# [Directions]
1 - According to the movie ratings analysis, how many entries have a zero value for facebook likes?
2 - In the movie ratings analysis, change "entries" to "records", then write out the part starting with "There are 2181" and going on through "colSums(is.na(movielikesdf))".
3 - Extend the analysis of movie ratings and facebook likes past its last line.

# [Passage for review]
* * * * * * *

I want to examine a correlation between movie rating and number of social media likes. I will need movie title, imdb score, and movie facebook likes. These are also fields that can be renamed.
Lets make a subet of the three columns we want and see if it is necessary to perform any transformations
movielikesdf<-subset(movies, select=c(movie_title, imdb_score, movie_facebook_likes))
head(movielikesdf)
## # A tibble: 6 x 3
## movie_title imdb_score movie_facebook_l…
## <chr> <dbl> <int>
## 1 Avatar 7.90 33000
## 2 Pirates of the Caribbean: At World's End 7.10 0
## 3 Spectre 6.80 85000
## 4 The Dark Knight Rises 8.50 164000
## 5 Star Wars: Episode VII - The Force Awakens 7.10 0
## 6 John Carter 6.60 24000
I notice that there are movies that do not have any facebook likes. It should be noted that this does not imply there were no likes but for some reason, that information was not collected.
There are 2181 entries that have a zero value for facebook likes. I would remove them because they would not add any inisght into the study of relationship between social media likes and movie score. Furthur data collection is required.
colSums(movielikesdf == '0')
## movie_title imdb_score movie_facebook_likes
## 0 0 2181
We should also check if there are NA values
colSums(is.na(movielikesdf))
## movie_title imdb_score movie_facebook_likes
## 0 0 0
Lets remove the zero rows and perform a simple correlation on movie rating and number of facebook likes.
movielikesdf[-row(movielikesdf)[movielikesdf == 0],]
## # A tibble: 2,862 x 3
## movie_title imdb_score movie_facebook_…
## <chr> <dbl> <int>
## 1 Avatar 7.90 33000
## 2 Spectre 6.80 85000
## 3 The Dark Knight Rises 8.50 164000
## 4 John Carter 6.60 24000
## 5 Tangled 7.80 29000
## 6 Avengers: Age of Ultron 7.50 118000
## 7 Harry Potter and the Half-Blood Prince 7.50 10000
## 8 Batman v Superman: Dawn of Justice 6.90 197000
## 9 Pirates of the Caribbean: Dead Man's Chest 7.30 5000
## 10 The Lone Ranger 6.50 48000
## # ... with 2,852 more rows
Lets run a simple correlation test Visually
library("ggpubr")
## Loading required package: magrittr
##
## Attaching package: 'magrittr'
## The following object is masked from 'package:tidyr':
##
## extract
ggscatter(movielikesdf, x="imdb_score", y="movie_facebook_likes" ,
add = "reg.line", conf.int = TRUE,
cor.coef = TRUE, cor.method = "pearson",
xlab = "IMDB Score", ylab = "Facebook Likes")

* * * * * * *

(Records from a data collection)
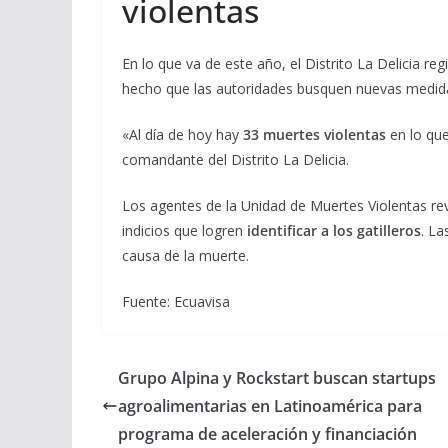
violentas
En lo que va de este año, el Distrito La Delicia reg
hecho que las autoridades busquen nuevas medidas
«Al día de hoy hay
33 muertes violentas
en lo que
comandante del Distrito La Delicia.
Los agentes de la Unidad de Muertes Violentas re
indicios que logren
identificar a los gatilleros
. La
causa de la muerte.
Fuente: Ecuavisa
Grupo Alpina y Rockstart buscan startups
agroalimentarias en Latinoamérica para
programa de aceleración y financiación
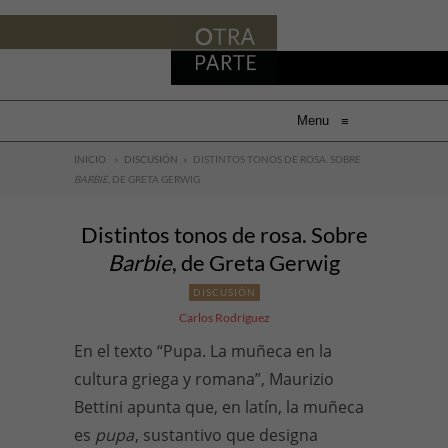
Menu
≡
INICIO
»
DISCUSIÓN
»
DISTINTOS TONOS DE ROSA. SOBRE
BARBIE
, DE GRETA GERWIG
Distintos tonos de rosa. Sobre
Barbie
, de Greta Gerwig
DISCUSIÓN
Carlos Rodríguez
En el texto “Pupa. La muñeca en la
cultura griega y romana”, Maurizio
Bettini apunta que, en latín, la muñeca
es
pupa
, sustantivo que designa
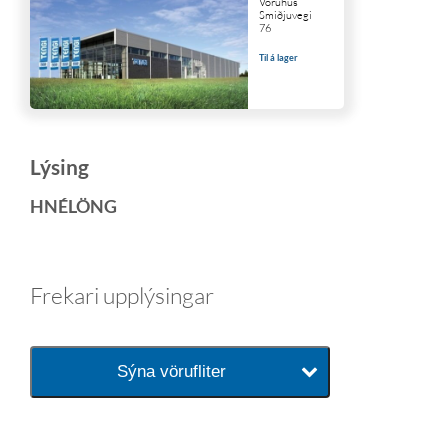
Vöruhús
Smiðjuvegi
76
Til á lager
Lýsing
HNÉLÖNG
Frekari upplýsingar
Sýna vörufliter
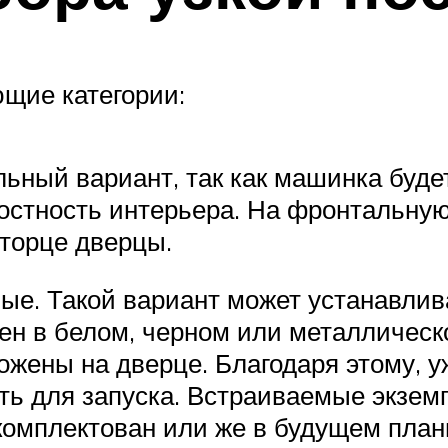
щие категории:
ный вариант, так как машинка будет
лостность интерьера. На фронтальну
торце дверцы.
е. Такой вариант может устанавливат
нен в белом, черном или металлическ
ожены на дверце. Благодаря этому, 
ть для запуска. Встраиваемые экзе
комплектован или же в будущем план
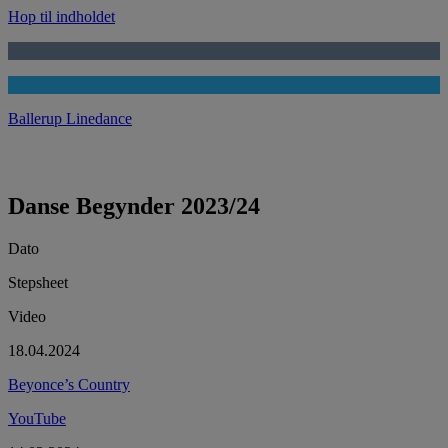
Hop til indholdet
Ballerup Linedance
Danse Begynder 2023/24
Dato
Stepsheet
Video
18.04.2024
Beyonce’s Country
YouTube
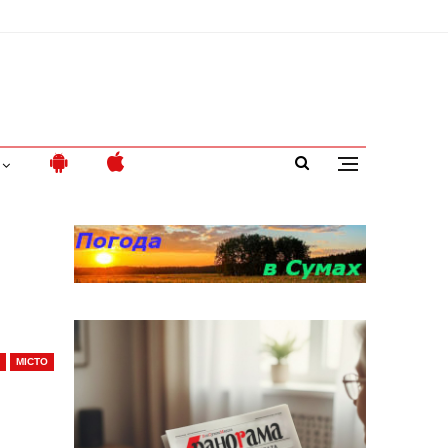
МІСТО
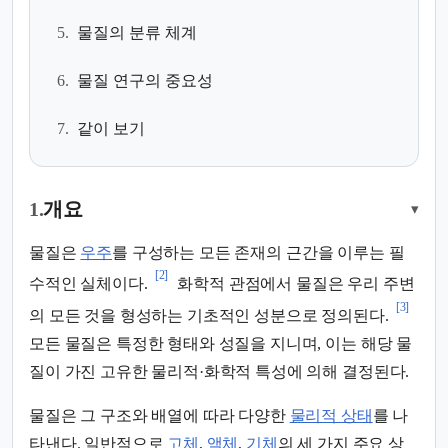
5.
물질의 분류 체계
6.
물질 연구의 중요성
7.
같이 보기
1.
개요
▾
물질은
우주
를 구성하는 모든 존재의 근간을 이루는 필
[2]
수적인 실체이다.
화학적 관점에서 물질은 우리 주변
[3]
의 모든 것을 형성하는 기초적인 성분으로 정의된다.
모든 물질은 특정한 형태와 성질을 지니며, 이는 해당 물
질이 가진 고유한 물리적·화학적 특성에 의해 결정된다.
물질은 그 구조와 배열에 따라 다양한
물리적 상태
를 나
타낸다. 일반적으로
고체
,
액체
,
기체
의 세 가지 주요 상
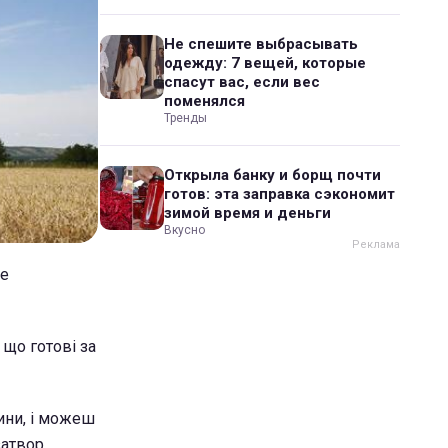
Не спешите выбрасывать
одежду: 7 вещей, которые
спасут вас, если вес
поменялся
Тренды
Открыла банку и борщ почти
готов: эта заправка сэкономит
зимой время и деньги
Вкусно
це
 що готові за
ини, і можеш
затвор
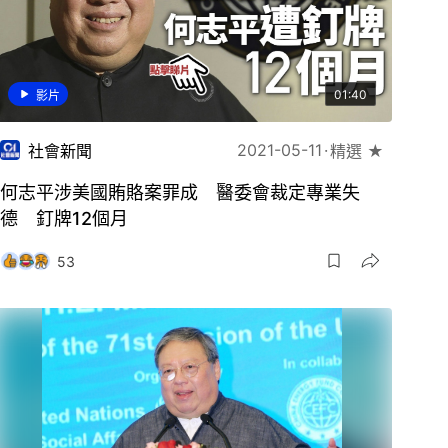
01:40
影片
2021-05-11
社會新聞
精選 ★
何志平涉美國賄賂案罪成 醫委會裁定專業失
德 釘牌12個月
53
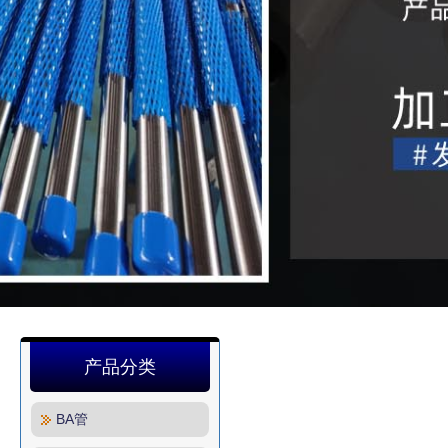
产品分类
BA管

* * * * * * *

# [Responses]
1 - 2181 entries have a zero value for facebook likes.

2 -
There are 2181 records that have a zero value for facebook likes. I would remove them because they would not add any inisght into the study of relationship between social media likes and movie score. Furthur data collection is required.
colSums(movielikesdf == '0')
## movie_title imdb_score movie_facebook_likes
## 0 0 2181
We should also check if there are NA values
colSums(is.na(movielikesdf))

3 -
I can get a better story with a numerical test such as a Pearson Correlation Test
x<-movielikesdf$imdb_score
y<-movielikesdf$movie_facebook_likes
res <- cor.test(x, y,
method = "pearson")
res
##
## Pearson's product-moment correlation
##
## data: x and y
## t = 18.102, df = 5041, p-value < 2.2e-16
## alternative hypothesis: true correlation is not equal to 0
## 95 percent confidence interval:
## 0.2209543 0.2727893
## sample estimates:
## cor
## 0.2470485
Our t statistic is 18.102 with 5041 degrees of freedom. Our P value is small and we also have a confidence interval. If I pick my alpha to be .05, then I can conclude that IMDB rating and facebook likes are correlated with a correlation coefficient of 0.247. The correlation coefficient shows a weak positive relationship. Because of the weak correlation coefficient, I would want more information such as if the facebook likes came after or before a movies release. Some movies are hyped up collecting lots of facebook likes before it is actually release. I would wonder if this is the case here. It would be great to be able to partition the likes into pre release likes and post release likes.
Sample Web Traffic Data This final dataset is my own data set. It is similar to the type of data I work with in media, specifically web traffic. I am unable to supply actual data due to legal but I can simluate data that looks exactly similar .
The type of data has user level granularity. When a visitor comes to our site and engages in content such as watching a video, reading an article, or checking stock quotes, they are identified with a unique id and their behaviors are on the site are collected. We usually collect about 1 TB of data a day and our engineering team aggregates the data into a monthly format.
Lets simulate some data For the sake of the problem, we will just generate 10 unique ids and randomly assign attributes to them
#This will simulate unique strings that look like user ids
library(stringi)
x<-stri_rand_strings(10, 6)
df.x<-data.frame(as.character(x))
df.x
## as.character.x.
## 1 ua9IWm
## 2 9l3Grm
## 3 jzjWLg
## 4 f8JwJH
## 5 0f8VGC
## 6 zRwIyt
## 7 KkvdrI
## 8 3LLLCQ
## 9 ZXVIKx
## 10 ihsK6n
We then assign each user a professional group they are associated with. Some values will include junk.
progroups<-c("Finance", "HR", "IT", "Tech", "NULL", "Finance", "IT", "HR", "Finance", "Finance")
df.progroups<-data.frame(as.character(progroups))
df.progroups
## as.character.progroups.
## 1 Finance
## 2 HR
## 3 IT
## 4 Tech
## 5 NULL
## 6 Finance
## 7 IT
## 8 HR
## 9 Finance
## 10 Finance
We randomly assign users a Country. Country is usually identified using the user agent that is attached to a visitor coming to our site. The user agent also contains information on a visitors browser type or operating system. These are known as technographics.
country<-c("US","Canada","South Korea","US", "US", "Mexico", "France","Colombia","US", "Private")
df.country<-data.frame(as.character(country))
df.country
## as.character.country.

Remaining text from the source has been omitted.